Blue Courage program trains the human side of police officers

AURORA, Ill. (WLS) -- When the Justice Department issues its long-awaited report on the Chicago Police Department, it is expected to focus in large part on the need for changes in police training. Some of it has already begun. One veteran local lawman is changing the face of cop training nationwide.

When police are trained, they learn a lot about the law, ethics, shoot-don't shoot scenarios. They get skills, and tools, but is that enough?

"If you put the skills and tools into the hands of somebody with the wrong heart-set, mind-set, what you have created, and in every class the answer has always been, you've created a monster," said Michael Nila, founder of Blue Courage.

Nila spent 29 years on the Aurora Police Department retiring as a Commander. In the years since, he has spearheaded a training concept called Blue Courage. It focuses on the human development of the officer. Empathy, compassion, resilience are vital to being a good cop, but police training traditionally has focused little on mental attitude, the effect of high stress and cynicism.

"We knew all these things way back when I started in policing in the early 1970's. We have never really done anything. We never really intentionally attacked it," Nila said.

That is changing. Blue Courage is being woven into police training here in Chicago, and in police departments in 40 states.

Tools are very important, but things like managing stress, getting sleep, finding a re-set button are critical to what's in the heart and head.

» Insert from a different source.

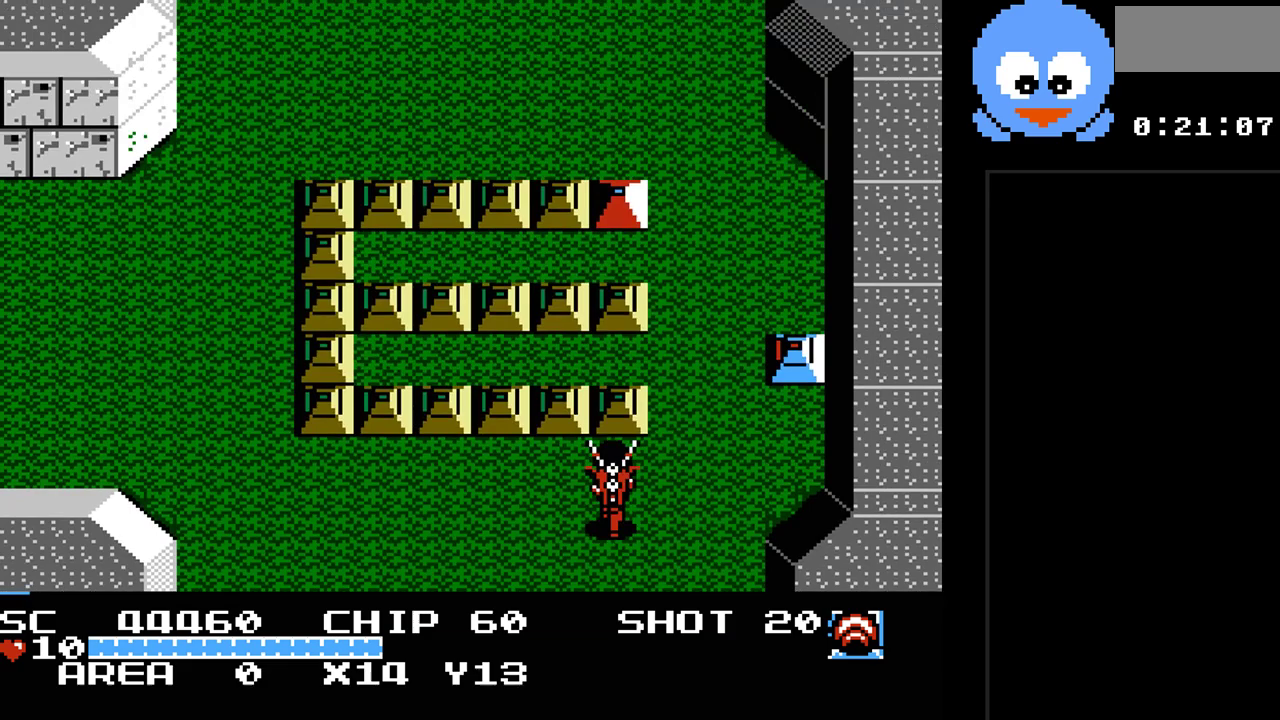
{"buttons": ["Y", "DPAD_UP"], "events": [[17, "Y", "down"]]}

"We're educating them about the science, the art, the biology, all these different things that it takes for use to be at our very best under the most difficult of circumstances," said Nila.

Nila's work is now being recognized with a meritorious public service award from the U.S. Attorney General. There's plenty of anecdotal evidence that Blue Courage is having a positive influence, but hard data is needed, and gathering it is just starting. Still its practitioners see it as necessary culture change.

"Absolutely it's culture change. It's culture change from an individual and culture change from an organization, and it's culture change from the entire profession," Nila said.